Our occupational social class classifications were broadly similar but not fully identical. Three occupation-based and hierarchical white-collar classes were included. However, the Finnish and the Japanese data allowed sensitivity analyses which included also the manual class. Some participants may have changed their social class over the follow-up and that might cause some bias. Further sensitivity analyses among the employed showed that 79% in the British cohort, 85% in the Finnish cohort and 87% in the Japanese cohort remained in the same class, an indication that this source of bias is limited.

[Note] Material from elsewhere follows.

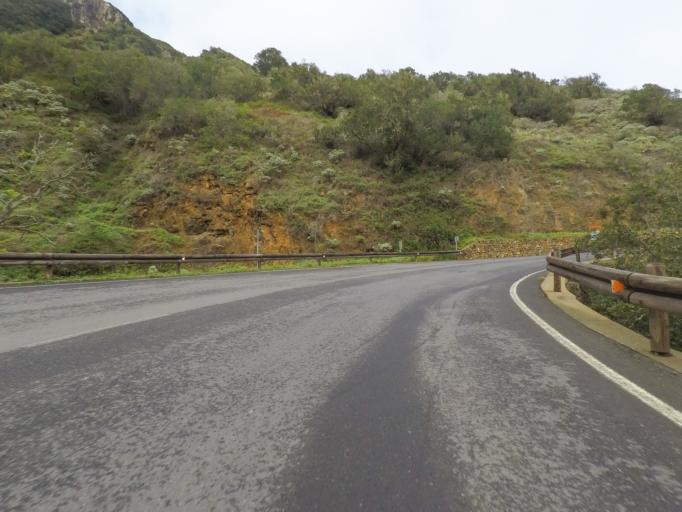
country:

Finally, the comparability of our cohorts from three affluent societies, a follow-up design as well as identical measures were advantage of this study of the development of socioeconomic differences in smoking. Nevertheless, caution is needed in the interpretation of similarities and differences in complex phenomena emerging from divergent temporal, cultural and social structural backgrounds, in our case Britain and Finland from Western Europe and Japan from the Far East with both modern and traditional influences.57,58
Our study showed large and persistent relative and absolute socioeconomic differences in smoking among middle-aged men and women from Britain and Finland. Widening relative socioeconomic differences was suggested over a relatively short follow-up. The observed socioeconomic differences in smoking will contribute to subsequent inequalities in lung and other smoking-related diseases and mortality.13,52–54 Population approaches to smoking reduction should be augmented by policies to improve success across all social classes in Britain, Finland and Japan and to narrow socioeconomic differences in smoking in Britain and Finland.
The Helsinki Health Study has been supported by the Academy of Finland (1129225, 1257362); the Ministry of Education and Culture; and the Finnish Work Environment Fund (107187, 107281). The Whitehall II study has been supported by grants from the Medical Research Council (K013351); the Economic and Social Research Council; the British Heart Foundation; Health and Safety Executive; Department of Health, National Heart Lung and Blood Institute (HL36310), US, NIH; National Institute on Aging (AG13196), US, NIH; Agency for Health Care Policy Research (HS06516); and the John D and Catherine T MacArthur Foundation. The Japanese Civil Servants Study has been supported by grants from the Ministry of Health, Labour and Welfare; the Japanese Society for the Promotion of Science; the Occupational Health Promotion Foundation; the Univers Foundation (98.04.017); the Daiwa Anglo-Japanese Foundation (03/2059); and the Great Britain Sasakawa Foundation (2551).
Ethical approvals have been received from the University College London ethics committee (Whitehall II study), the Department of Public Health, University of Helsinki and the City of Helsinki health authorities (Helsinki Health Study), while a committee of civil servants checked the contents and ethical aspects of the Japanese Civil Servants Study.